* [ACTIVITY]: Quote the following lines word for word, leaving out the pictures.

* [MATERIAL PROVIDED]:
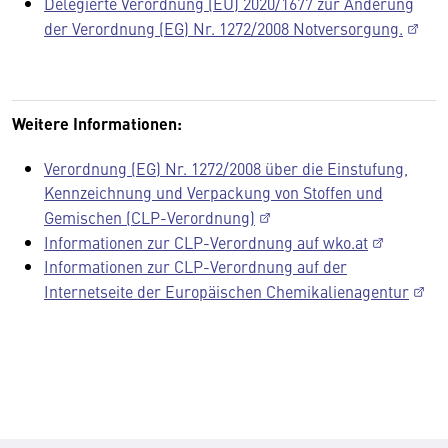
Delegierte Verordnung (EU) 2020/1677 zur Änderung
der Verordnung (EG) Nr. 1272/2008 Notversorgung.
Weitere Informationen:
Verordnung (EG) Nr. 1272/2008 über die Einstufung,
Kennzeichnung und Verpackung von Stoffen und
Gemischen (CLP-Verordnung)
Informationen zur CLP-Verordnung auf wko.at
Informationen zur CLP-Verordnung auf der
Internetseite der Europäischen Chemikalienagentur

* [EXPECTED ANSWER]:
Delegierte Verordnung (EU) 2020/1677 zur Änderung
der Verordnung (EG) Nr. 1272/2008 Notversorgung.
Weitere Informationen:
Verordnung (EG) Nr. 1272/2008 über die Einstufung,
Kennzeichnung und Verpackung von Stoffen und
Gemischen (CLP-Verordnung)
Informationen zur CLP-Verordnung auf wko.at
Informationen zur CLP-Verordnung auf der
Internetseite der Europäischen Chemikalienagentur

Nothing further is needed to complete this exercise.